Media were also targeted by the Israeli forces during the war. The International Federation of Journalists protested after the sixth attack on media. The first media worker killed during the 2006 Lebanon War Suleiman Al Chidiac on 22 July 2006 when Israeli's bombed a Lebanese Broadcasting Corporation transmission facility just north of Beirut.
Four years after Najib, Assaf Abu Rahhal was the next Lebanese journalist killed by the Israel Defense Forces along the southern Lebanese-Israeli border.

== Reactions ==

Koïchiro Matsuura, director-general of UNESCO, issued a statement following Al Chidiac's and Najib's death: "In times of violent conflict it is essential for all parties to respect the important role the media play in enabling the public to make informed choices and working towards peace and democracy. Belligerents can not regard media staff and media outlets as military targets. And in times of extreme hardship for the region, with hundreds of civilian deaths, the courage of journalists attempting to keep us informed of events deserves recognition."
The International Federation of Journalists (IFJ) wrote a letter to the head of the Israeli Defense Force, asking for an investigation into the cases of the attacks on journalists. IFJ General Secretary Aidan White said, "It is imperative that we have answers about these incidents otherwise speculation about targeting media will persist. The Israeli authorities must make it clear to military commanders that unarmed journalists and media are non-combats. They must not come under fire." The statement drew a sharp response for the national affiliate of the IFJ in Israel when the leader of the National Federation of Israeli Journalists "suspended" the relationship and said the IFJ was biased against Israel.
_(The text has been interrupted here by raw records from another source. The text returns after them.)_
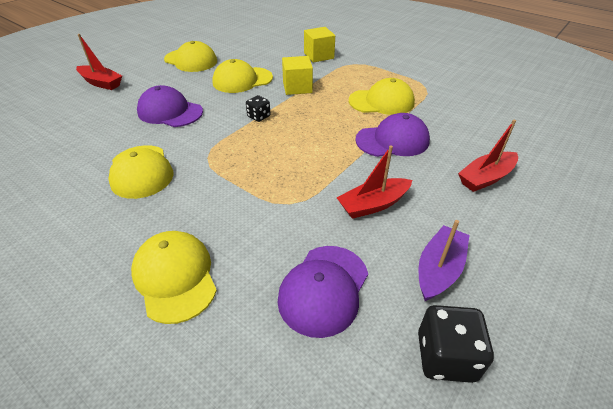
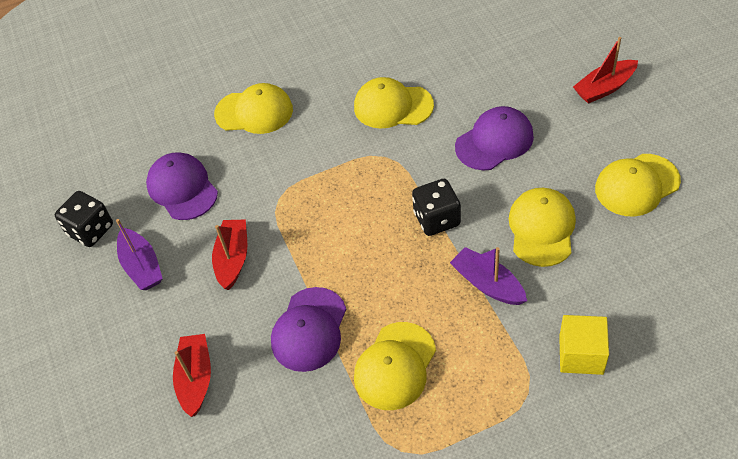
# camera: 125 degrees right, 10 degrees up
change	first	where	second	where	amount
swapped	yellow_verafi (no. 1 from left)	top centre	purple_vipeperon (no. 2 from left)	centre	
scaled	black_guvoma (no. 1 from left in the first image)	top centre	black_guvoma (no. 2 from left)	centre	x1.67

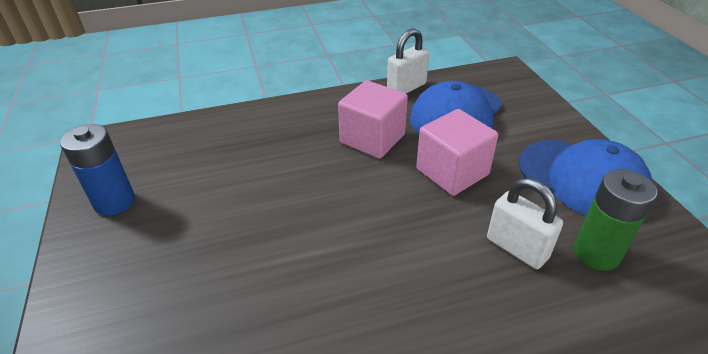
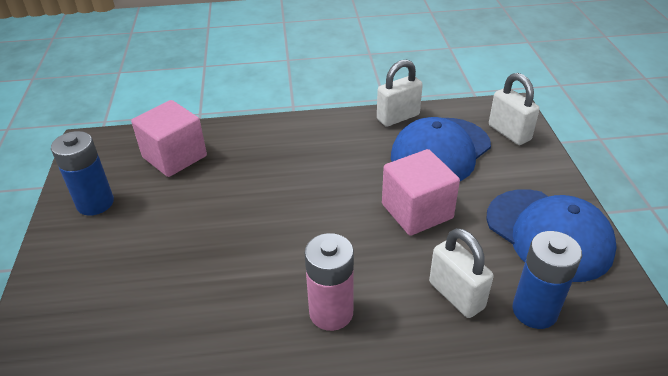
# camera: 10 degrees right, 0 degrees up
change	first	where	second	where	amount
new			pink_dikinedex	bottom centre	
new			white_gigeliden (no. 3 from left)	top right	
shifted	pink_verafi (no. 1 from left)	centre		middle left	
repainted	green_dikinedex	middle right	blue_dikinedex (no. 2 from left)	bottom right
The international organization continued to press Israel about the six attacks, including two deaths, it had counted against media.
Reporters Without Borders said, "We are appalled that the Israeli army is taking so few precautions to avoid civilian deaths or casualties, especially among the media. We demand that the Israel government investigate the shooting that killed Nagib. We will not be satisfied by the army's standard response that the targets were military ones like to Hezbollah."

Joel Simon, executive director of the Committee to Protect Journalists, said: "We are gravely concerned by the killings of our colleagues Layal Najib and Suleiman al-Chidiac. The aerial bombardment of Lebanon by Israel has caused tremendous hardships to civilians, including journalists who are covering the humanitarian crisis. We are alarmed by the air attacks on television transmission and telecommunication facilities. These strikes have already cost the life of one television technician and wounded another. We have seen no evidence that these media outlets are serving any military function and therefore call on Israel to cease targeting media facilities in Lebanon immediately."

== Awards ==
- The Federation of Arab News Agencies (FANA) awarded Layal Najib best photo in 2006.